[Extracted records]

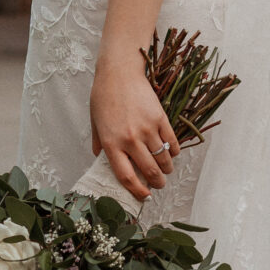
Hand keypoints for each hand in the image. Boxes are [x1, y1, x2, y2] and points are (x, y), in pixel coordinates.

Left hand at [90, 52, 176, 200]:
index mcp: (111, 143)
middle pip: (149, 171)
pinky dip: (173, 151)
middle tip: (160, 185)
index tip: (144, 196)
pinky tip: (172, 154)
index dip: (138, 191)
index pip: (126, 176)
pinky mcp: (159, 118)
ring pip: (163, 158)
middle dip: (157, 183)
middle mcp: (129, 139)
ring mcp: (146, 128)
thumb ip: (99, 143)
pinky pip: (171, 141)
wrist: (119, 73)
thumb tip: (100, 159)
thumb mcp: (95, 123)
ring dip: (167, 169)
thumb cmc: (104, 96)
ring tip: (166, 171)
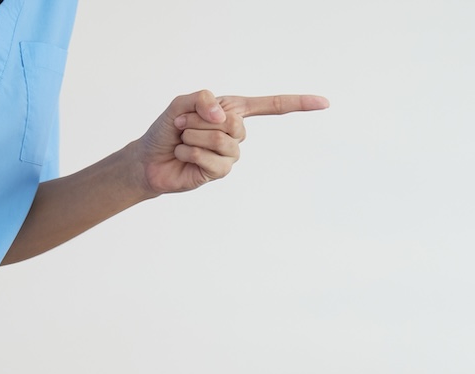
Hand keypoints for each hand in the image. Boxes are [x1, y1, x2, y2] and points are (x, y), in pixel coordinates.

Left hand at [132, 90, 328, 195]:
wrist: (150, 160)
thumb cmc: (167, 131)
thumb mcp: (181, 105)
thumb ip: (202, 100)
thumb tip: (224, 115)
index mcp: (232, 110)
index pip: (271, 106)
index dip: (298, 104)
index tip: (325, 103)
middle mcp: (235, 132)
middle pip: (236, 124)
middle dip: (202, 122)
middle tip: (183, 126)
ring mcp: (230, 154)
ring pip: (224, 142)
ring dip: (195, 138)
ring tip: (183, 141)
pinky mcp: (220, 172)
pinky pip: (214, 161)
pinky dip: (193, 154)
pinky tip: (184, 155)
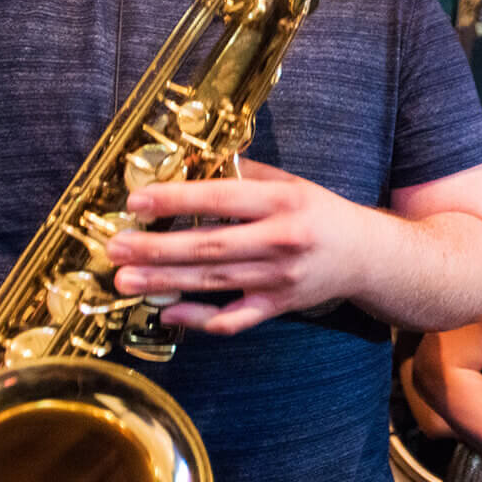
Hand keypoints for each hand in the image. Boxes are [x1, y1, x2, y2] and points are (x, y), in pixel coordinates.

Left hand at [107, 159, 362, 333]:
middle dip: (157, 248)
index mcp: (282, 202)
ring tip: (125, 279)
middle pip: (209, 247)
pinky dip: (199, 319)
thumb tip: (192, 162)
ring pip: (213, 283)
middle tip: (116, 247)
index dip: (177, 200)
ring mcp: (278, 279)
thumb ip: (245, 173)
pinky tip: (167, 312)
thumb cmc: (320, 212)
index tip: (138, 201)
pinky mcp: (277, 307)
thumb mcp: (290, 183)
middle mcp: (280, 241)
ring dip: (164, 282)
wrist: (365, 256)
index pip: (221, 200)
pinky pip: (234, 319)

> [WHAT IS NEEDED] The number of lines in the data that hold "index" must be the entire answer.

> [ANSWER TO THE PROBLEM] 12